Sime Darby Property - Google DC Phase 2 Has Come; BUY

Date: 
2024-12-03
Firm: 
RHB-OSK
Stock: 
Price Target: 
2.33
Price Call: 
BUY
Last Price: 
1.56
Upside/Downside: 
+0.77 (49.36%)
  • Maintain BUY, TP rises to MYR2.33 from MYR2.20, 55% upside with c.2% FY24F yield. We are upbeat on Google’s second investment for a data centre (DC) in Elmina Business Park (EBP), which is larger in value and capacity than the first one. Sime Darby Property’s earnings growth profile will change from 2026-2027 onwards, and the journey ahead could be exciting – as we expect a DC fund to potentially be set up, and listing of a REIT to be in the pipeline. We also do not rule out the possibility that SDPR may acquire some industrial properties to grow the size of its asset portfolio faster.
  • Google DC Phase 2. SDPR announced the signing of a new build-and-lease agreement with Pearl Computing Malaysia (ie Google) for another DC facility to be developed on a 77-acre site in EBP. The second facility is near to the first Google DC, which is currently under construction and targeted for completion in early 2026. Upon the completion of the second Google DC in FY27, a 20-year lease valued at up to MYR5.6bn will commence, and the lease comes with an option for renewal for two additional 5-year terms.
  • Solid execution by management. The second Google DC came in just six months after the first one was announced. We estimate that the investment by Google for Phase 2 could worth MYR4-5bn, as the capacity could be around 200-250MW, based on the land size and the value of total rental. Together with the MYR1.5-2bn investment for Phase 1 (of about 100MW), Google is investing a total of MYR5.5-7bn in EBP alone.

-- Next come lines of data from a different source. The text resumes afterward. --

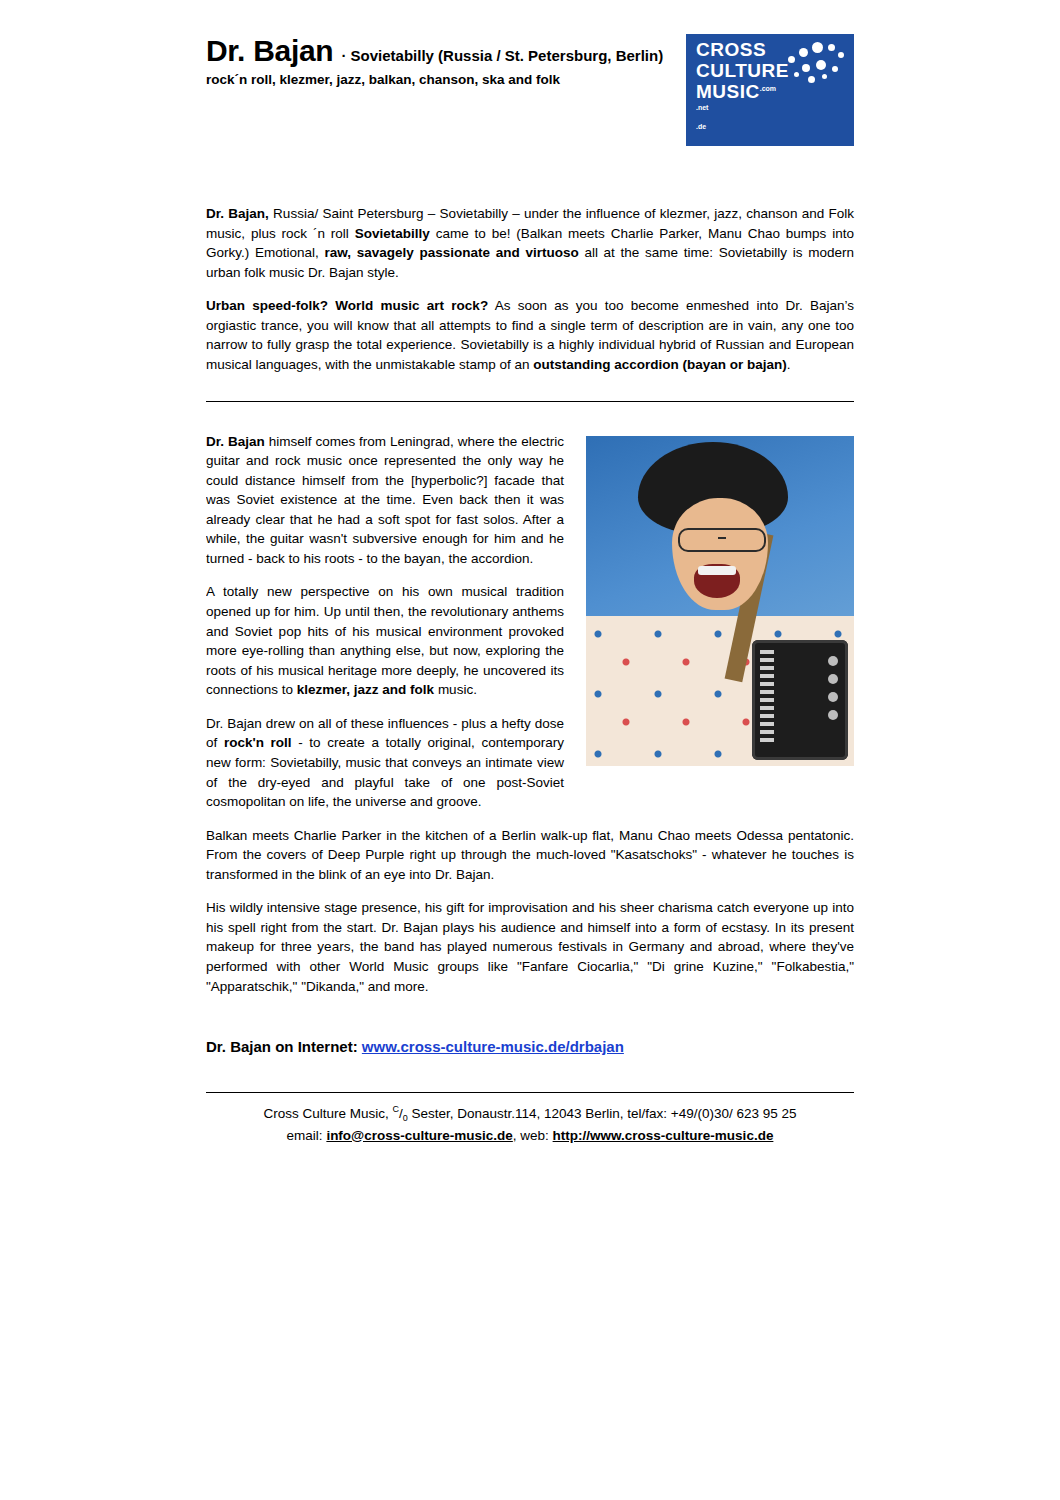Dr. Bajan · Sovietabilly (Russia / St. Petersburg, Berlin)
rock´n roll, klezmer, jazz, balkan, chanson, ska and folk
CROSS CULTURE MUSIC.com
.net
.de
Dr. Bajan, Russia/ Saint Petersburg – Sovietabilly – under the influence of klezmer, jazz, chanson and Folk music, plus rock ´n roll Sovietabilly came to be! (Balkan meets Charlie Parker, Manu Chao bumps into Gorky.) Emotional, raw, savagely passionate and virtuoso all at the same time: Sovietabilly is modern urban folk music Dr. Bajan style.
Urban speed-folk? World music art rock? As soon as you too become enmeshed into Dr. Bajan’s orgiastic trance, you will know that all attempts to find a single term of description are in vain, any one too narrow to fully grasp the total experience. Sovietabilly is a highly individual hybrid of Russian and European musical languages, with the unmistakable stamp of an outstanding accordion (bayan or bajan).
Dr. Bajan himself comes from Leningrad, where the electric guitar and rock music once represented the only way he could distance himself from the [hyperbolic?] facade that was Soviet existence at the time. Even back then it was already clear that he had a soft spot for fast solos. After a while, the guitar wasn't subversive enough for him and he turned - back to his roots - to the bayan, the accordion.
A totally new perspective on his own musical tradition opened up for him. Up until then, the revolutionary anthems and Soviet pop hits of his musical environment provoked more eye-rolling than anything else, but now, exploring the roots of his musical heritage more deeply, he uncovered its connections to klezmer, jazz and folk music.
Dr. Bajan drew on all of these influences - plus a hefty dose of rock'n roll - to create a totally original, contemporary new form: Sovietabilly, music that conveys an intimate view of the dry-eyed and playful take of one post-Soviet cosmopolitan on life, the universe and groove.
Balkan meets Charlie Parker in the kitchen of a Berlin walk-up flat, Manu Chao meets Odessa pentatonic. From the covers of Deep Purple right up through the much-loved "Kasatschoks" - whatever he touches is transformed in the blink of an eye into Dr. Bajan.
His wildly intensive stage presence, his gift for improvisation and his sheer charisma catch everyone up into his spell right from the start. Dr. Bajan plays his audience and himself into a form of ecstasy. In its present makeup for three years, the band has played numerous festivals in Germany and abroad, where they've performed with other World Music groups like "Fanfare Ciocarlia," "Di grine Kuzine," "Folkabestia," "Apparatschik," "Dikanda," and more.
Dr. Bajan on Internet: www.cross-culture-music.de/drbajan
Cross Culture Music, C/0 Sester, Donaustr.114, 12043 Berlin, tel/fax: +49/(0)30/ 623 95 25
email: info@cross-culture-music.de, web: http://www.cross-culture-music.de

This is a boost of confidence for the growth prospects of EBP, and should entice more manufacturers to set up their production facilities in the area. Already, EBP is seeing significant interest from many ancillary industries along the DC supply chain (eg cooling tower manufacturing). We expect EBP and the Elmina township to continue to be a major property sales contributor (now accounting for 25-30% of annual property sales) in the coming years.
  • Ramping up recurring income stream. Putting the step-up rental aside, based on a simple average calculation, both Phases 1 and 2 could generate MYR380m in rental income per year, and contribute around MYR170-180m to total net profit. This is slightly more than 30% of our earnings forecast for FY24, suggesting that SDPR’s earnings from FY27 onwards may undergo a quantum leap when both DCs contribute at the same time.
  • Balance sheet is healthy enough to fund more capex. Although management has yet to provide details on its funding plan, we think SDPR’s balance sheet will be able to fund the capex for the facility. The additional borrowings (assuming 70% debt) should raise the company’s net gearing to around 0.4- 0.5x, from 0.195x currently. We believe that the market should be receptive to this, considering the quality of the tenant and asset – which has an almost- zero off-taker risk and 7-8% expected yield.